▶ WHAT IS BEING ASKED
A faithful, picture-free copy of the listing below is required.
BEGIN
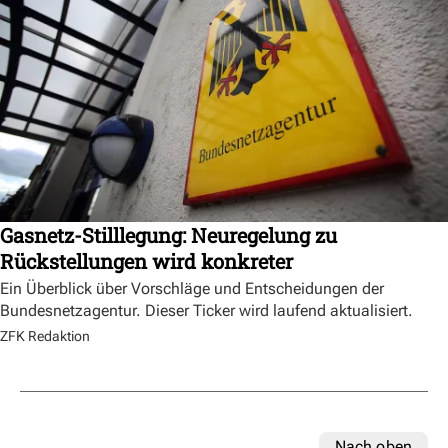
Gasnetz-Stilllegung: Neuregelung zu
Rückstellungen wird konkreter
Ein Überblick über Vorschläge und Entscheidungen der
Bundesnetzagentur. Dieser Ticker wird laufend aktualisiert.
ZFK Redaktion
Nach oben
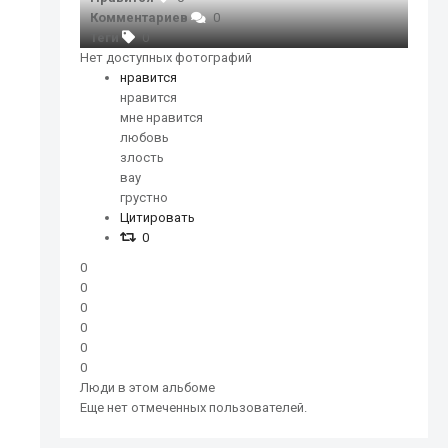
Комментариев
0
Теги
0
Нет доступных фотографий
нравится
нравится
мне нравится
любовь
злость
вау
грустно
Цитировать
0
0
0
0
0
0
0
Люди в этом альбоме
Еще нет отмеченных пользователей.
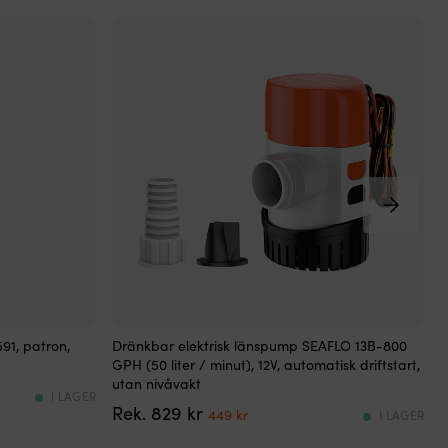
Dränkbar
D
91, patron,
Dränkbar elektrisk länspump SEAFLO 13B-800
D
länspump
GPH (50 liter / minut), 12V, automatisk driftstart,
G
för
f
utan nivåvakt
u
effektiv
e
I LAGER
Det
Det
829
kr
länsning
l
449
kr
I LAGER
ursprungliga
nuvarande
i
i
priset
priset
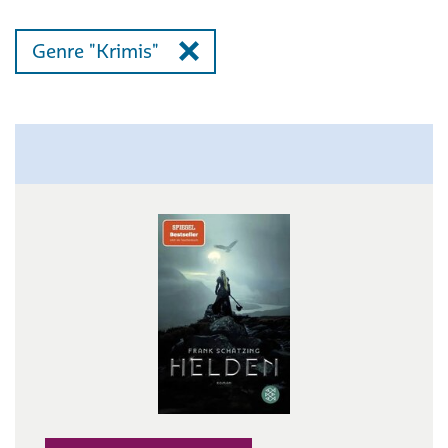
Genre "Krimis"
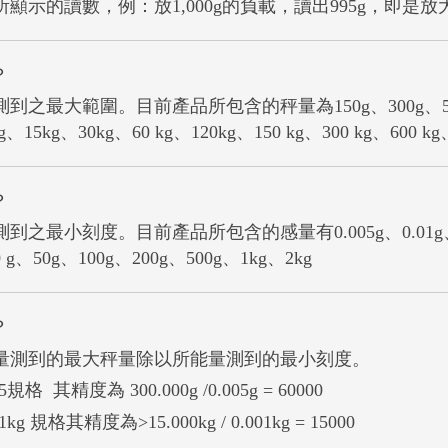
顯示的讀數，例：放1,000g的負載，讀出995g，即是
？
之最大範圍。目前產品所包含的秤量為150g、300g、500g、 6
g、15kg、30kg、60 kg、120kg、150 kg、300 kg、600 kg
？
最小刻度。目前產品所包含的感量有0.005g、0.01g、0.02g
 g、50g、100g、200g、500g、1kg、2kg
？
量測到的最大秤量除以所能量測到的最小刻度。
05規格 其精度為 300.000g /0.005g = 60000
1kg 規格其精度為>15.000kg / 0.001kg = 15000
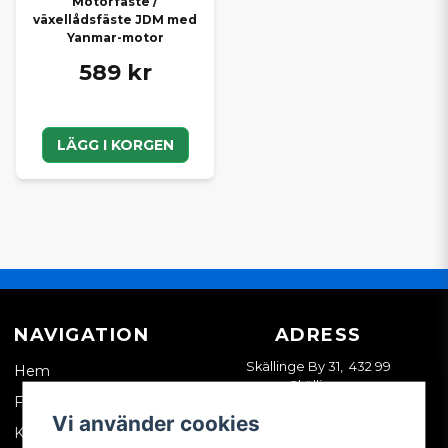
Motorfäste /
växellådsfäste JDM med
Yanmar-motor
589 kr
LÄGG I KORGEN
NAVIGATION
ADRESS
Skällinge By 31, 432 99
Hem
Skällinge
Företagskund
Vi använder cookies
Kontakta oss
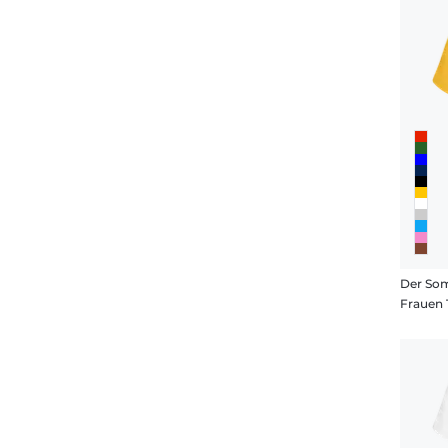
Frauen 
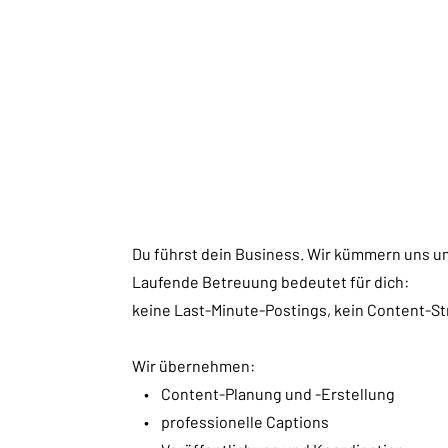
Du führst dein Business. Wir kümmern uns u
Laufende Betreuung bedeutet für dich:
keine Last-Minute-Postings, kein Content-St
Wir übernehmen:
• Content-Planung und -Erstellung
• professionelle Captions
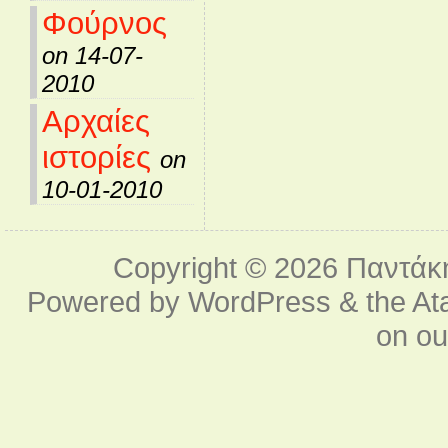
Φούρνος
on 14-07-
2010
Αρχαίες
ιστορίες
on
10-01-2010
Copyright © 2026
Παντάκ
Powered by
WordPress
& the
At
on o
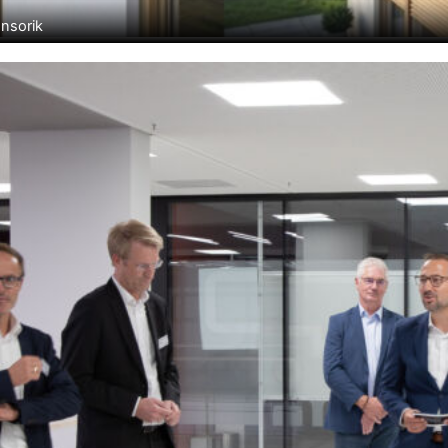
ensorik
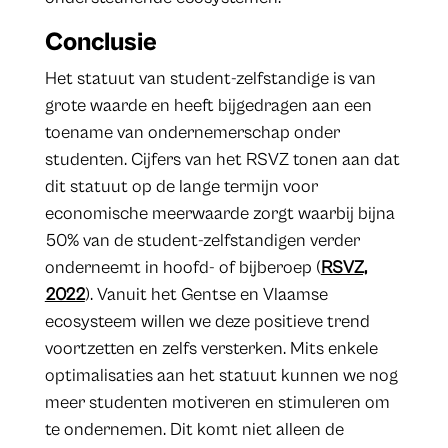
Conclusie
Het statuut van student-zelfstandige is van
grote waarde en heeft bijgedragen aan een
toename van ondernemerschap onder
studenten. Cijfers van het RSVZ tonen aan dat
dit statuut op de lange termijn voor
economische meerwaarde zorgt waarbij bijna
50% van de student-zelfstandigen verder
onderneemt in hoofd- of bijberoep (
RSVZ,
2022
). Vanuit het Gentse en Vlaamse
ecosysteem willen we deze positieve trend
voortzetten en zelfs versterken. Mits enkele
optimalisaties aan het statuut kunnen we nog
meer studenten motiveren en stimuleren om
te ondernemen. Dit komt niet alleen de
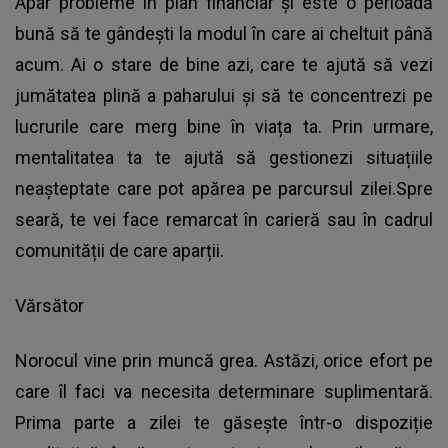
Apar probleme în plan financiar și este o perioadă
bună să te gândești la modul în care ai cheltuit până
acum. Ai o stare de bine azi, care te ajută să vezi
jumătatea plină a paharului și să te concentrezi pe
lucrurile care merg bine în viața ta. Prin urmare,
mentalitatea ta te ajută să gestionezi situațiile
neașteptate care pot apărea pe parcursul zilei.Spre
seară, te vei face remarcat în carieră sau în cadrul
comunității de care aparții.
Vărsător
Norocul vine prin muncă grea. Astăzi, orice efort pe
care îl faci va necesita determinare suplimentară.
Prima parte a zilei te găsește într-o dispoziție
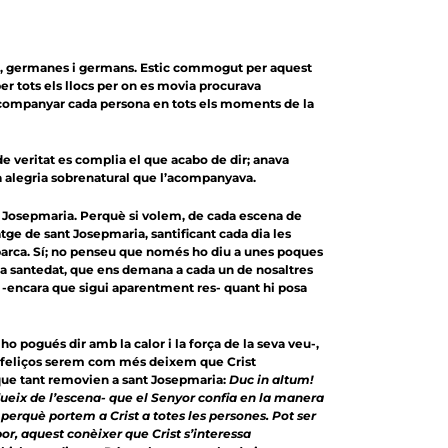
ltura, germanes i germans. Estic commogut per aquest
er tots els llocs per on es movia procurava
 d’acompanyar cada persona en tots els moments de la
de veritat es complia el que acabo de dir; anava
sta alegria sobrenatural que l’acompanyava.
t Josepmaria. Perquè si volem, de cada escena de
tge de sant Josepmaria, santificant cada dia les
 barca. Sí; no penseu que només ho diu a unes poques
uesta santedat, que ens demana a cada un de nosaltres
im -encara que sigui aparentment res- quant hi posa
ho pogués dir amb la calor i la força de la seva veu-,
és feliços serem com més deixem que Crist
s que tant removien a sant Josepmaria:
Duc in altum!
edueix de l’escena- que el Senyor confia en la manera
 perquè portem a Crist a totes les persones. Pot ser
, aquest conèixer que Crist s’interessa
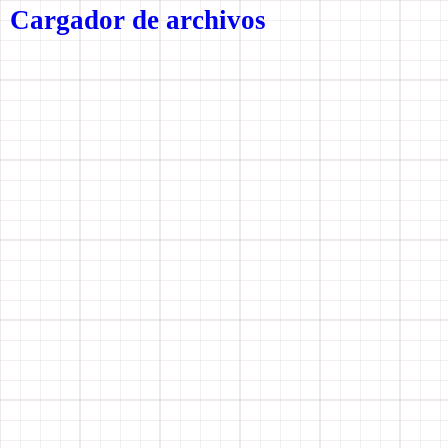
Cargador de archivos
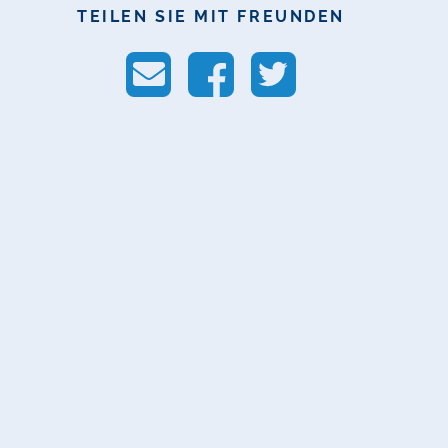
TEILEN SIE MIT FREUNDEN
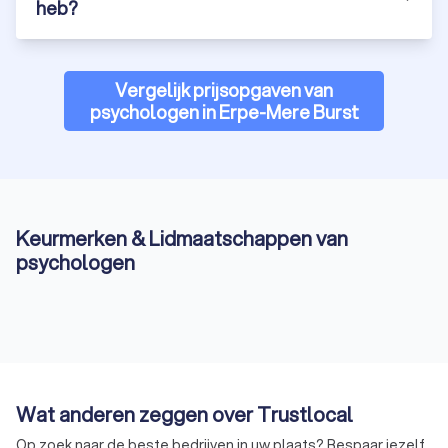
heb?
Vergelijk prijsopgaven van
psychologen in Erpe-Mere Burst
Keurmerken & Lidmaatschappen van
psychologen
Wat anderen zeggen over Trustlocal
Op zoek naar de beste bedrijven in uw plaats? Bespaar jezelf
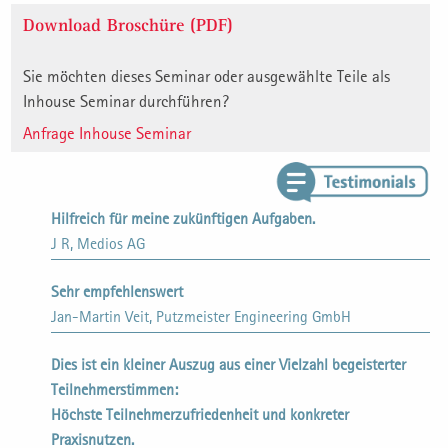
Download Broschüre (PDF)
Sie möchten dieses Seminar oder ausgewählte Teile als
Inhouse Seminar durchführen?
Anfrage Inhouse Seminar
Hilfreich für meine zukünftigen Aufgaben.
J R, Medios AG
Sehr empfehlenswert
Jan-Martin Veit, Putzmeister Engineering GmbH
Dies ist ein kleiner Auszug aus einer Vielzahl begeisterter
Teilnehmerstimmen:
Höchste Teilnehmerzufriedenheit und konkreter
Praxisnutzen.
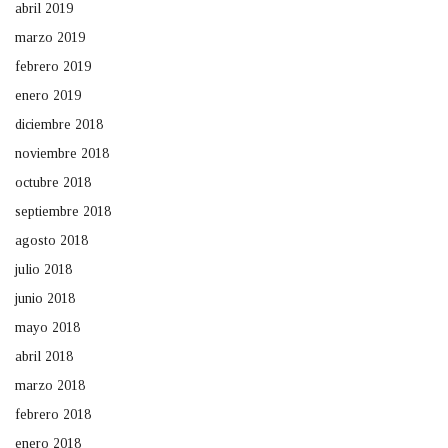
abril 2019
marzo 2019
febrero 2019
enero 2019
diciembre 2018
noviembre 2018
octubre 2018
septiembre 2018
agosto 2018
julio 2018
junio 2018
mayo 2018
abril 2018
marzo 2018
febrero 2018
enero 2018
END
▶ WRITTEN RESPONSE
Gasnetz-Stilllegung: Neuregelung zu
Rückstellungen wird konkreter
Ein Überblick über Vorschläge und Entscheidungen der
Bundesnetzagentur. Dieser Ticker wird laufend aktualisiert.
ZFK Redaktion
Nach oben
Комментариев
0
Теги
0
Нет доступных фотографий
нравится
нравится
мне нравится
любовь
злость
вау
грустно
Цитировать
0
0
0
0
0
0
0
Люди в этом альбоме
Еще нет отмеченных пользователей.
Dränkbar
D
91, patron,
Dränkbar elektrisk länspump SEAFLO 13B-800
D
länspump
GPH (50 liter / minut), 12V, automatisk driftstart,
G
för
f
utan nivåvakt
u
effektiv
e
I LAGER
Det
Det
829
kr
länsning
l
449
kr
I LAGER
ursprungliga
nuvarande
i
i
priset
priset
Genre "Krimis"
顯示的讀數，例：放1,000g的負載，讀出995g，即是
？
之最大範圍。目前產品所包含的秤量為150g、300g、500g、 6
g、15kg、30kg、60 kg、120kg、150 kg、300 kg、600 kg
？
最小刻度。目前產品所包含的感量有0.005g、0.01g、0.02g
 g、50g、100g、200g、500g、1kg、2kg
？
量測到的最大秤量除以所能量測到的最小刻度。
05規格 其精度為 300.000g /0.005g = 60000
1kg 規格其精度為>15.000kg / 0.001kg = 15000
Motorfäste /
växellådsfäste JDM med
Yanmar-motor
589 kr
LÄGG I KORGEN
NAVIGATION
ADRESS
Skällinge By 31, 432 99
Hem
Skällinge
Företagskund
Vi använder cookies
Kontakta oss
Frauen 
Du führst dein Business. Wir kümmern uns u
Laufende Betreuung bedeutet für dich:
keine Last-Minute-Postings, kein Content-St
Wir übernehmen:
• Content-Planung und -Erstellung
• professionelle Captions
Φούρνος
on 14-07-
2010
Αρχαίες
ιστορίες
on
10-01-2010
Copyright © 2026
Παντάκ
Powered by
WordPress
& the
At
on o
ensorik
Conclusie
Het statuut van student-zelfstandige is van
grote waarde en heeft bijgedragen aan een
toename van ondernemerschap onder
studenten. Cijfers van het RSVZ tonen aan dat
dit statuut op de lange termijn voor
economische meerwaarde zorgt waarbij bijna
50% van de student-zelfstandigen verder
onderneemt in hoofd- of bijberoep (
RSVZ,
2022
). Vanuit het Gentse en Vlaamse
ecosysteem willen we deze positieve trend
voortzetten en zelfs versterken. Mits enkele
optimalisaties aan het statuut kunnen we nog
meer studenten motiveren en stimuleren om
te ondernemen. Dit komt niet alleen de
Apar probleme în plan financiar și este o perioadă
bună să te gândești la modul în care ai cheltuit până
acum. Ai o stare de bine azi, care te ajută să vezi
jumătatea plină a paharului și să te concentrezi pe
lucrurile care merg bine în viața ta. Prin urmare,
mentalitatea ta te ajută să gestionezi situațiile
neașteptate care pot apărea pe parcursul zilei.Spre
seară, te vei face remarcat în carieră sau în cadrul
comunității de care aparții.
Vărsător
Norocul vine prin muncă grea. Astăzi, orice efort pe
care îl faci va necesita determinare suplimentară.
Prima parte a zilei te găsește într-o dispoziție
ltura, germanes i germans. Estic commogut per aquest
er tots els llocs per on es movia procurava
 d’acompanyar cada persona en tots els moments de la
de veritat es complia el que acabo de dir; anava
sta alegria sobrenatural que l’acompanyava.
t Josepmaria. Perquè si volem, de cada escena de
tge de sant Josepmaria, santificant cada dia les
 barca. Sí; no penseu que només ho diu a unes poques
uesta santedat, que ens demana a cada un de nosaltres
im -encara que sigui aparentment res- quant hi posa
ho pogués dir amb la calor i la força de la seva veu-,
és feliços serem com més deixem que Crist
s que tant removien a sant Josepmaria:
Duc in altum!
edueix de l’escena- que el Senyor confia en la manera
 perquè portem a Crist a totes les persones. Pot ser
, aquest conèixer que Crist s’interessa
Cargador de archivos
TEILEN SIE MIT FREUNDEN
heb?
Vergelijk prijsopgaven van
psychologen in Erpe-Mere Burst
Keurmerken & Lidmaatschappen van
psychologen
Wat anderen zeggen over Trustlocal
Op zoek naar de beste bedrijven in uw plaats? Bespaar jezelf
Download Broschüre (PDF)
Sie möchten dieses Seminar oder ausgewählte Teile als
Inhouse Seminar durchführen?
Anfrage Inhouse Seminar
Hilfreich für meine zukünftigen Aufgaben.
J R, Medios AG
Sehr empfehlenswert
Jan-Martin Veit, Putzmeister Engineering GmbH
Dies ist ein kleiner Auszug aus einer Vielzahl begeisterter
Teilnehmerstimmen:
Höchste Teilnehmerzufriedenheit und konkreter
Praxisnutzen.
abril 2019
marzo 2019
febrero 2019
enero 2019
diciembre 2018
noviembre 2018
octubre 2018
septiembre 2018
agosto 2018
julio 2018
junio 2018
mayo 2018
abril 2018
marzo 2018
febrero 2018
enero 2018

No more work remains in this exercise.